What is expected
Filter the entries, keeping every line with the word "vase".
╭─ Material supplied
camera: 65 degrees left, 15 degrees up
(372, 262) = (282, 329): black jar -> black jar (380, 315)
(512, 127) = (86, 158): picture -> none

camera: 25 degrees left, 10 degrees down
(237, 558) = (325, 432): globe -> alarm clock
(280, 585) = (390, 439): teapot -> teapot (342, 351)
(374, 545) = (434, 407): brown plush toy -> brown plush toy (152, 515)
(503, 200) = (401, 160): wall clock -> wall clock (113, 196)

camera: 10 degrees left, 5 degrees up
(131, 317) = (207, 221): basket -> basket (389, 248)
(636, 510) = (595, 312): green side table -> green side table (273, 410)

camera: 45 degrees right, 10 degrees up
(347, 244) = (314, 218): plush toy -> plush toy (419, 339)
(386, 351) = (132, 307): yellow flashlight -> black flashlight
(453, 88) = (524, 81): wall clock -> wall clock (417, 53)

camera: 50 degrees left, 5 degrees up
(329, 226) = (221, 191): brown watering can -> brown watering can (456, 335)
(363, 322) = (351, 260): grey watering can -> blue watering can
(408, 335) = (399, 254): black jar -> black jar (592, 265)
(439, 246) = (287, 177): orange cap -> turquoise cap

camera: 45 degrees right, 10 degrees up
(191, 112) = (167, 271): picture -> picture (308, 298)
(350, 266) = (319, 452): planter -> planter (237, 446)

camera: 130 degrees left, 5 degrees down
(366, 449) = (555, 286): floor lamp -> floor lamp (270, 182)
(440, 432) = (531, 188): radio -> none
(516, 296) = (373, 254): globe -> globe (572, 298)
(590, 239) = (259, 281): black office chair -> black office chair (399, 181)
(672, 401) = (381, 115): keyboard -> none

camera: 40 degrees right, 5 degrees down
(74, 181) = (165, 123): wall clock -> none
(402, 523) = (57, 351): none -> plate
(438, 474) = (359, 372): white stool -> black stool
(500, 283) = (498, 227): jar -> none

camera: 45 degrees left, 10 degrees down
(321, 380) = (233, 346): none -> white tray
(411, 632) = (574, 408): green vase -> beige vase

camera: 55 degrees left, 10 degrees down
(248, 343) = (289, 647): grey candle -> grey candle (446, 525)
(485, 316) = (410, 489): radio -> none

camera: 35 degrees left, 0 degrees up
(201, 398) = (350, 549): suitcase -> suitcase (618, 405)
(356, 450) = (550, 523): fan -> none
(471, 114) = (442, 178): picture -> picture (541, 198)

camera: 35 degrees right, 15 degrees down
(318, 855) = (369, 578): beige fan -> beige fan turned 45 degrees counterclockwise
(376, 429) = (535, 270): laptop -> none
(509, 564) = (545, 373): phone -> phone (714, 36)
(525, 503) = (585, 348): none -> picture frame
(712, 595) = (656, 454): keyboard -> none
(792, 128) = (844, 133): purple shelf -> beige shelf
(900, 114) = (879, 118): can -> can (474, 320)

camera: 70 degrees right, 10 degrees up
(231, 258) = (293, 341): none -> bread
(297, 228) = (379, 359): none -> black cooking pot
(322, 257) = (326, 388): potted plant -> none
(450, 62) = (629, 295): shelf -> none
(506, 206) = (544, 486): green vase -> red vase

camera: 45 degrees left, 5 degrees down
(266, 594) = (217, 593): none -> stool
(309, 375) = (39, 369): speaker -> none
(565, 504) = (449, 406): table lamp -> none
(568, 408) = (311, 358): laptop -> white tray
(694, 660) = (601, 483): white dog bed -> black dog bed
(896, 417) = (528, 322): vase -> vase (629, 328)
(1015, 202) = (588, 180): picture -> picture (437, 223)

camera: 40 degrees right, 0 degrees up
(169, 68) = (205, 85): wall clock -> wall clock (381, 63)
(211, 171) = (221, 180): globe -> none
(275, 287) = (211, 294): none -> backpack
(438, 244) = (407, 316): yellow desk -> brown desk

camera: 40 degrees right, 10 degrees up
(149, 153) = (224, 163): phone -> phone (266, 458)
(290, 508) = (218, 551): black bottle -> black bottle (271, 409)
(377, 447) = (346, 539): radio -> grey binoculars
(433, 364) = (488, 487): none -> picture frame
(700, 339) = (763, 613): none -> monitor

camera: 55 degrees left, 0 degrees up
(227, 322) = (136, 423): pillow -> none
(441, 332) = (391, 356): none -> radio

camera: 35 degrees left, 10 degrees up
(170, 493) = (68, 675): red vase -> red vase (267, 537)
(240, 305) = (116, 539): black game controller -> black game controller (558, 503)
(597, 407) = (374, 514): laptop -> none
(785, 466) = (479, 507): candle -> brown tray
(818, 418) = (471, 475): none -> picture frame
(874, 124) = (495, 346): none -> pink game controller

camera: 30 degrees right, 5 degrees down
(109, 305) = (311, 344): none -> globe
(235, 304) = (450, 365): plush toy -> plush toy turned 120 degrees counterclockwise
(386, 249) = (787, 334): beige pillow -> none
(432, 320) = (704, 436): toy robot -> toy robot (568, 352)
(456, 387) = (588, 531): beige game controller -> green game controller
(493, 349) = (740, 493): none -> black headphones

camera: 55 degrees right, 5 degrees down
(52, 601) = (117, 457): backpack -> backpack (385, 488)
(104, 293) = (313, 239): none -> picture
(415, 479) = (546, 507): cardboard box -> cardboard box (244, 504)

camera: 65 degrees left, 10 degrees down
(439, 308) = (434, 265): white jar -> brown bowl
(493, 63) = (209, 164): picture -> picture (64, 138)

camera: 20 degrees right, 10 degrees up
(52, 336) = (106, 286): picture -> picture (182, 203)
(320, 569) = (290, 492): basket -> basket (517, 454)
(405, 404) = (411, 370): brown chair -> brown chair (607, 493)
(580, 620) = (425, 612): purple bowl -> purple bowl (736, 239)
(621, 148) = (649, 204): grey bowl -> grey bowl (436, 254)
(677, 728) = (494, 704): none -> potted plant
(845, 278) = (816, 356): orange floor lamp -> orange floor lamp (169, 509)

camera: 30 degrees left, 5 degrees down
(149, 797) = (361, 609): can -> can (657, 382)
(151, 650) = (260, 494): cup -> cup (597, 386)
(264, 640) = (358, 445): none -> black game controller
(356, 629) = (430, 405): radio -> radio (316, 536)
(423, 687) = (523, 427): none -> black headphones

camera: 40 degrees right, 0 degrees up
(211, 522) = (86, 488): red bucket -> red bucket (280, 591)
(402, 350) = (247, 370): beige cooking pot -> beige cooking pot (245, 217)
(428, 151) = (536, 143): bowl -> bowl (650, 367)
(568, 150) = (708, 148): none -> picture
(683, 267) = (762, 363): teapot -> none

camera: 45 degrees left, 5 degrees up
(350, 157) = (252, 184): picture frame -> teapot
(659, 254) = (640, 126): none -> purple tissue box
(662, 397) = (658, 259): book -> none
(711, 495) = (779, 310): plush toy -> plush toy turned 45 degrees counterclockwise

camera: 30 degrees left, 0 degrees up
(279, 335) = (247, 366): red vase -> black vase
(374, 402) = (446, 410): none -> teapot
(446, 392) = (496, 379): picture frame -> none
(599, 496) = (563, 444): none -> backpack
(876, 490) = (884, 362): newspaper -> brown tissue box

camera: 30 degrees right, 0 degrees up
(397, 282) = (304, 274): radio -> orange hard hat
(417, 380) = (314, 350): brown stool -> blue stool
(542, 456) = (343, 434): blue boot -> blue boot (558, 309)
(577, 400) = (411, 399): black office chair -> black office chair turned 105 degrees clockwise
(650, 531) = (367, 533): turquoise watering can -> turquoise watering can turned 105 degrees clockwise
╰─
Reply to the exercise
(411, 632) = (574, 408): green vase -> beige vase
(506, 206) = (544, 486): green vase -> red vase
(896, 417) = (528, 322): vase -> vase (629, 328)
(170, 493) = (68, 675): red vase -> red vase (267, 537)
(279, 335) = (247, 366): red vase -> black vase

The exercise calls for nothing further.